The first popular account of one of America’s most beloved foods (consumed by more than seventy-five percent of the population), Creamy and Crunchy is a comprehensive and entertaining history of peanut butter’s development and integration into the American diet. Richly illustrated and filled with anecdotes and facts culled from unusual and engaging sources, the book is a mix of interviews, research, travels in the peanut-growing regions of the South, personal histories and recipes, focusing on the manufacture of the food from the 1890s to the present, while also covering its cultural, nutritional, and even molecular evolution.

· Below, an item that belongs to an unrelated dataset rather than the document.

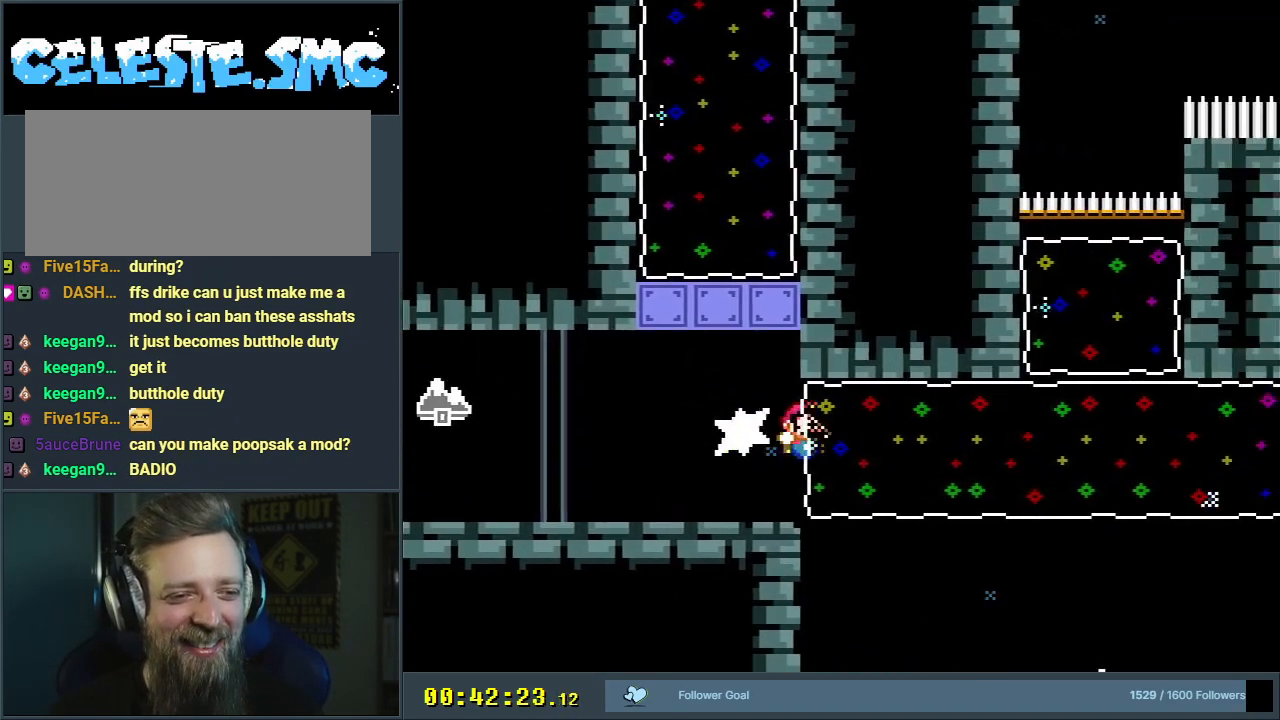
{"buttons": ["B", "Y", "DPAD_LEFT"], "events": [[150, "DPAD_RIGHT", "up"], [183, "R1", "up"], [467, "DPAD_LEFT", "down"]]}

Jon Krampner, who’s a member of Firedoglake and who regularly posts in the forums as bluewombat, begins with peanut butter’s creation and the scramble to capitalize on its early success. He provides in-depth looks at Peter Pan, Jif, and Skippy, and why Peter Pan, one of the first big brands to manufacture and market the food, is now a distant third behind market leaders Jif and Skippy. He examines the plight of black peanut farmers; the creation of the “Choosy Moms Choose Jif” campaign; the role of peanut butter in fighting Third-World hunger; and the salmonella outbreaks of 2007 and 2009 that threatened to derail peanut butter’s sacred place in the American cupboard.
Krampner investigates the resurgence of natural, or old-fashioned, peanut butter; the five ways today’s product is different from the original; why Americans love peanut butter so much more than people from most other nations; and the future trajectory of the industry. He also provides tips on peanut butter etiquette (if eating it straight from the jar, use a teaspoon — unless your girlfriend has just brutally dumped you, in which case a tablespoon is considered acceptable) and concludes with a “best of” list featuring top, taste-tested peanut butters and a timeline of key figures and events. A dedicated web site maintained by the author, www.creamyandcrunchy.com, contains additional images and information.
Jon Krampner is the author of The Man in the Shadows: Fred Coe and the Golden Age of Television and Female Brando: The Legend of Kim Stanley. He received an A.B. in English literature from Occidental College and a master’s degree in journalism from the University of Wisconsin at Madison. He lives in Los Angeles. (Columbia University Press)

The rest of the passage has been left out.